§ PROBLEM
Please copy out every line in the entries that includes the word "Drehmoment".
Top of STUDY MATERIAL
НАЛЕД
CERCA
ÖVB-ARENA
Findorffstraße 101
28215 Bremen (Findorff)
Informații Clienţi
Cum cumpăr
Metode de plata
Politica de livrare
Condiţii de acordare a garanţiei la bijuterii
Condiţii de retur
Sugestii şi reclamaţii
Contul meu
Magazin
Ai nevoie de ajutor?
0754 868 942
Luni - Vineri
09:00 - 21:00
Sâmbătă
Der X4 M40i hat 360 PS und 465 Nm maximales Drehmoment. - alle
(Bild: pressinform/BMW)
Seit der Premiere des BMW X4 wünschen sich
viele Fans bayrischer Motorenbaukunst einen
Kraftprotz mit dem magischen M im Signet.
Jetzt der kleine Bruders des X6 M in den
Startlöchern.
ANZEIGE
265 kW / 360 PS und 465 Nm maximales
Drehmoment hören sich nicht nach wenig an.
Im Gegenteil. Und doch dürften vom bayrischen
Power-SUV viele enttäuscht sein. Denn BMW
Bottom of STUDY MATERIAL
Top of STUDY MATERIAL
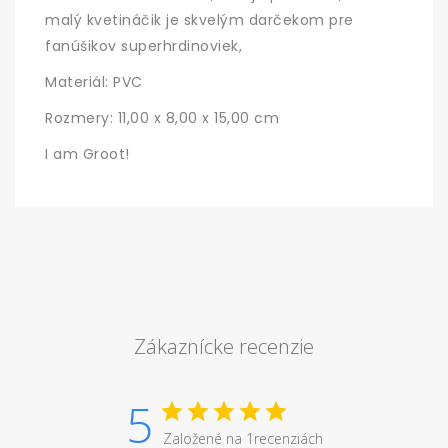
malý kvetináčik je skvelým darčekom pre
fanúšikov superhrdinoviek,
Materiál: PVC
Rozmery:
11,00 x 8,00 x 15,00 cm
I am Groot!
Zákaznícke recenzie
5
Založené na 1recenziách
Bottom of STUDY MATERIAL
§ RESPONSE TO THE EXERCISE
Der X4 M40i hat 360 PS und 465 Nm maximales Drehmoment. - alle
Drehmoment hören sich nicht nach wenig an.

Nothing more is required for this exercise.